◆ **WORK REQUEST**: For the listing below, output exactly the lines from the line with "- [Apparent Thwarted" up to and including the line with "- [Seven Universities", and no other lines.

◆ **WORKING DATA**:
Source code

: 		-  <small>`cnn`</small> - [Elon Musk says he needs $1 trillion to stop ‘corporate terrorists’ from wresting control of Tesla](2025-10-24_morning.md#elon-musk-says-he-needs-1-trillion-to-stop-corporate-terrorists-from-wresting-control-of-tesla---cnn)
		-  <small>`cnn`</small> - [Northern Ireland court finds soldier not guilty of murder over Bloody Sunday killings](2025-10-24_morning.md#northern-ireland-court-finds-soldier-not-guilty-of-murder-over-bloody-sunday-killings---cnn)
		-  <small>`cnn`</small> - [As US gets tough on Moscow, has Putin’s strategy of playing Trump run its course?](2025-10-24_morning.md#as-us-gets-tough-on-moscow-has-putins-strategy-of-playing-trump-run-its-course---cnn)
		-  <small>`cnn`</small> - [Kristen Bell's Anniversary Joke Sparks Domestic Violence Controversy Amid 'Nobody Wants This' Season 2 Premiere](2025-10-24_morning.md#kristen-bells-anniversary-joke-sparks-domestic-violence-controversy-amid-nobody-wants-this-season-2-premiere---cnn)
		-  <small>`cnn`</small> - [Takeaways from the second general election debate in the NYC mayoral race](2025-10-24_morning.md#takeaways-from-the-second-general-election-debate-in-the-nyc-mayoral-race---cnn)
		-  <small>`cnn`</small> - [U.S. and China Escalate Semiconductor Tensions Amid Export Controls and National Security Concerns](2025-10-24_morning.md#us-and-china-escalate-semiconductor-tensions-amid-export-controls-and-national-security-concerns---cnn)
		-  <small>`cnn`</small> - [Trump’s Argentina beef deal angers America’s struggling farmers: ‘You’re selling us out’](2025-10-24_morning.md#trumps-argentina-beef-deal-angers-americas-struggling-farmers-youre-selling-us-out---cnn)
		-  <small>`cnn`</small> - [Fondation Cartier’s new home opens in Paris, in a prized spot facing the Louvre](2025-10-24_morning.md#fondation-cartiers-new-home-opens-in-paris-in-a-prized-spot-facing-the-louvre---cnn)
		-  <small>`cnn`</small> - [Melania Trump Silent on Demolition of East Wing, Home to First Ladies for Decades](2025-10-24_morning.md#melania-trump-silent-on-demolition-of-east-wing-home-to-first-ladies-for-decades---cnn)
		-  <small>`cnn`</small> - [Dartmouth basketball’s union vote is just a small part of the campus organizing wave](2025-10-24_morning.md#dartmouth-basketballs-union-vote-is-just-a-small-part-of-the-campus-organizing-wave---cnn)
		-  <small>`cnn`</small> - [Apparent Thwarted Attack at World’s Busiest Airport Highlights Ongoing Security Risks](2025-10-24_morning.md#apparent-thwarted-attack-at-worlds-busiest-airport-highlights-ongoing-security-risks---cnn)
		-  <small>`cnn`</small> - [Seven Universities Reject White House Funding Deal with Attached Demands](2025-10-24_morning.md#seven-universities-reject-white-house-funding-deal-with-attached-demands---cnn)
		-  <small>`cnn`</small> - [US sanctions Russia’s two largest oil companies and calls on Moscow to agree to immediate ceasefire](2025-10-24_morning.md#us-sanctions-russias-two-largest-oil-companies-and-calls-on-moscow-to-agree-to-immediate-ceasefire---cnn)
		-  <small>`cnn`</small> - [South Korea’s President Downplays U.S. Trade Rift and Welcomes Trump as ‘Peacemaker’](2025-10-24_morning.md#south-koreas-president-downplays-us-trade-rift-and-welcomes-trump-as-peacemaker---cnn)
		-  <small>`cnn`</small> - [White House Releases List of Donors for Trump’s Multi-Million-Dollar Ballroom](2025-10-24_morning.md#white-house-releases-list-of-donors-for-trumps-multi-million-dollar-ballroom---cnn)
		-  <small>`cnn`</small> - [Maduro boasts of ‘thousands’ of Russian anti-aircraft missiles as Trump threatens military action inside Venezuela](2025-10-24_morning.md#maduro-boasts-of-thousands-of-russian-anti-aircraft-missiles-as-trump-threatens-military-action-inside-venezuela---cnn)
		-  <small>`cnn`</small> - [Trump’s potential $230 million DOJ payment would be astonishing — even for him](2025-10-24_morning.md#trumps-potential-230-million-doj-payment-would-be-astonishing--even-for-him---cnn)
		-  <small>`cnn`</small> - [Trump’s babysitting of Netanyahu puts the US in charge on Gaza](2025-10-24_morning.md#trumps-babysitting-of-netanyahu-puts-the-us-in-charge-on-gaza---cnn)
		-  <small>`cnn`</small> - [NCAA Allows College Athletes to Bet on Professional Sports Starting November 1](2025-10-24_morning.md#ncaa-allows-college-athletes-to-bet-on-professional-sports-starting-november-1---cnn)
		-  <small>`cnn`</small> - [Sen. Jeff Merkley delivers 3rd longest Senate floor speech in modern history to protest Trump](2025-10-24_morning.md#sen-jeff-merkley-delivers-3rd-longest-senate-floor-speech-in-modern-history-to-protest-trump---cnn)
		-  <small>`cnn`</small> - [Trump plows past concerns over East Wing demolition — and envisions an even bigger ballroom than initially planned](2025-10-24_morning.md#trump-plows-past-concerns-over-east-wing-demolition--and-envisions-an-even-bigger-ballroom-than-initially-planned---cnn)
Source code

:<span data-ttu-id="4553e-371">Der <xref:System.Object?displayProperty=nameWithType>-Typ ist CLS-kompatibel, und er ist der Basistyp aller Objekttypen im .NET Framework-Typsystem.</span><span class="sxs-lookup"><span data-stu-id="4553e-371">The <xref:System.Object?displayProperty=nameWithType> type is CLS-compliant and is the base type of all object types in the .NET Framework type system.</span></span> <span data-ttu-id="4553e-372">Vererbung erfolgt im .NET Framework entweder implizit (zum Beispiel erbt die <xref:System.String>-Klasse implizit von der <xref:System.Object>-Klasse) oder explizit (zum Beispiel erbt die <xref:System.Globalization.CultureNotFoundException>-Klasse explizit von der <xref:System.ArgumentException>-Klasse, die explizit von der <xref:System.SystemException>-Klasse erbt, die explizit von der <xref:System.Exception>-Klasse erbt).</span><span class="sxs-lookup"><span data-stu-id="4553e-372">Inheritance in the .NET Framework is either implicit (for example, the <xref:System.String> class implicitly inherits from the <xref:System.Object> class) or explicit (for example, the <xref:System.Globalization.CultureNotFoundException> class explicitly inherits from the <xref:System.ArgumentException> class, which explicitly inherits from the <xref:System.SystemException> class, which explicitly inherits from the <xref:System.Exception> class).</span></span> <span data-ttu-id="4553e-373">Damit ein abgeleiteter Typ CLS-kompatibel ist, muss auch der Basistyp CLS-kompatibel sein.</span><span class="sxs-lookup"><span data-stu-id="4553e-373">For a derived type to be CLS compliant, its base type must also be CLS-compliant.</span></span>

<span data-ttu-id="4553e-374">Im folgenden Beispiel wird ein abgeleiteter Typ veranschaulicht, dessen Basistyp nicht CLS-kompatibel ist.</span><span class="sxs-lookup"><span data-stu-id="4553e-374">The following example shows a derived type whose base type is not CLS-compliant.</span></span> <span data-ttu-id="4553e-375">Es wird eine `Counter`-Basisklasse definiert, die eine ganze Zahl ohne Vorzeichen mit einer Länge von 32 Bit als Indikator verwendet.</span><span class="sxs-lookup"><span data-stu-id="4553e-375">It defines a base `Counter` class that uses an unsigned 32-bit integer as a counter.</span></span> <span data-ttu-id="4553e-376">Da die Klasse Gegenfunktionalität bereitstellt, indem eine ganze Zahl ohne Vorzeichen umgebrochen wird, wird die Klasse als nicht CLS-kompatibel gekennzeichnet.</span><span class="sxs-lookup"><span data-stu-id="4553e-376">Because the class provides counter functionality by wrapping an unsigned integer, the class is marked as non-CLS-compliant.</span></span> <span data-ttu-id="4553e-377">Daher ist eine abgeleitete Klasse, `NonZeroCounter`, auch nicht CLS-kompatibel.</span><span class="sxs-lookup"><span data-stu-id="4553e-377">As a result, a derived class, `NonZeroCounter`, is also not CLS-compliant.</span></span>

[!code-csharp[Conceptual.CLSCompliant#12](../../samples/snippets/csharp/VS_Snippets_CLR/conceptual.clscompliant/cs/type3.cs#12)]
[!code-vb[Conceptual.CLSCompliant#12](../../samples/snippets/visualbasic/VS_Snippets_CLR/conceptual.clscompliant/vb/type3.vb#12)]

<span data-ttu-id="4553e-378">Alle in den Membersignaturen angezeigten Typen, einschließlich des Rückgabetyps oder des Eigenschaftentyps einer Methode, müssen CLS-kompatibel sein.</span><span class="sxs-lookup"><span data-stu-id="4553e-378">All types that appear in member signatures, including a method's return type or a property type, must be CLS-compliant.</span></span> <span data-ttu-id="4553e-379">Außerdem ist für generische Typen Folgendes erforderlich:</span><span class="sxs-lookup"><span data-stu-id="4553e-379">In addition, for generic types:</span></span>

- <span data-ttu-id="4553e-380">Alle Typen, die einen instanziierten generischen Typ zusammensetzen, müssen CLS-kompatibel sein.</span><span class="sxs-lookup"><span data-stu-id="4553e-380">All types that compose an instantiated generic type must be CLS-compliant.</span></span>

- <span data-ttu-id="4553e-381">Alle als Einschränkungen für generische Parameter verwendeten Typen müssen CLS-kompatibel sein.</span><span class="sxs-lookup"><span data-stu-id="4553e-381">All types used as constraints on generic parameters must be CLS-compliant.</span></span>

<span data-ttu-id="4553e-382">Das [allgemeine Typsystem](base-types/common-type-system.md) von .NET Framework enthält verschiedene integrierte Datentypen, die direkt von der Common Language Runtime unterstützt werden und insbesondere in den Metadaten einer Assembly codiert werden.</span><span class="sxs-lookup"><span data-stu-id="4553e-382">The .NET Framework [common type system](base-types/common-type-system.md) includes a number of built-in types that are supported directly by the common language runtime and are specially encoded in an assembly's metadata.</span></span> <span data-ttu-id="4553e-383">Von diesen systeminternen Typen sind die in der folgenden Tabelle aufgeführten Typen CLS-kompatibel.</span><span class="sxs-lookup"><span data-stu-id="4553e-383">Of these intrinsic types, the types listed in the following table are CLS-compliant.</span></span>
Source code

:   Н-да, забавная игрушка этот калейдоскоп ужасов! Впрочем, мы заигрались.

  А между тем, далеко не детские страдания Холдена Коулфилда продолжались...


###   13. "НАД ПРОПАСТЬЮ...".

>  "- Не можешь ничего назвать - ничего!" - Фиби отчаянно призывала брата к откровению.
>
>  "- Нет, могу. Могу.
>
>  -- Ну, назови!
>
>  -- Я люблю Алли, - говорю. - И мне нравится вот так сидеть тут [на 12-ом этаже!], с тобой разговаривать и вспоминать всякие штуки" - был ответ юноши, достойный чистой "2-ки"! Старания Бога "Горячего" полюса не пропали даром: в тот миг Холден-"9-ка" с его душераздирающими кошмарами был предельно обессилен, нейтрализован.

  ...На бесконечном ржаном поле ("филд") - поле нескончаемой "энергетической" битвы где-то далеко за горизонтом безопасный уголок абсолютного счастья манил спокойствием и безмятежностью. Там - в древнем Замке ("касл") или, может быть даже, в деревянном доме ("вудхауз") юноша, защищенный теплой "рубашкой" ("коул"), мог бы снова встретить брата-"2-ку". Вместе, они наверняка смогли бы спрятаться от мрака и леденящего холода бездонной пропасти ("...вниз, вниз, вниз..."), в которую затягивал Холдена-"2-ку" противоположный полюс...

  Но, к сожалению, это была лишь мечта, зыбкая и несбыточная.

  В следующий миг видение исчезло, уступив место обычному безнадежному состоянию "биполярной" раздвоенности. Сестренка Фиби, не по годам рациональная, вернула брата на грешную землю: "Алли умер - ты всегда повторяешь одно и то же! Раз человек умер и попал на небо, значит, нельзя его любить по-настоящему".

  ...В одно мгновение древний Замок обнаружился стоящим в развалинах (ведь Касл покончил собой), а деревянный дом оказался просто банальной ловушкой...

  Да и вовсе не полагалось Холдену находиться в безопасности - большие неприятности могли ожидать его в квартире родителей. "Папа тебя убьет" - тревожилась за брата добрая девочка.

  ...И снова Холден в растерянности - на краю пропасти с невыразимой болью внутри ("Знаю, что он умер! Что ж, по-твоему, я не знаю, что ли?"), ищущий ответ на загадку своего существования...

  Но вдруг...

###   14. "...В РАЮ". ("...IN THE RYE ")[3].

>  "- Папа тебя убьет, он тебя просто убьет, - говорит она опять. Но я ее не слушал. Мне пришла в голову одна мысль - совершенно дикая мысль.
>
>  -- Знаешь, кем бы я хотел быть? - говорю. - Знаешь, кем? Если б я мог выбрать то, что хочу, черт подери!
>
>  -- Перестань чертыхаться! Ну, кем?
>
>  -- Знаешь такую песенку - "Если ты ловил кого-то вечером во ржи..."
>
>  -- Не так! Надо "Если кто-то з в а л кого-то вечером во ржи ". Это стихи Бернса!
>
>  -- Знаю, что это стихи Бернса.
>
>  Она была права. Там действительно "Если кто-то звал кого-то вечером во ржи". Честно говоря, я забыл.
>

◆ **RESULT OF THIS EXERCISE**:
		-  <small>`cnn`</small> - [Apparent Thwarted Attack at World’s Busiest Airport Highlights Ongoing Security Risks](2025-10-24_morning.md#apparent-thwarted-attack-at-worlds-busiest-airport-highlights-ongoing-security-risks---cnn)
		-  <small>`cnn`</small> - [Seven Universities Reject White House Funding Deal with Attached Demands](2025-10-24_morning.md#seven-universities-reject-white-house-funding-deal-with-attached-demands---cnn)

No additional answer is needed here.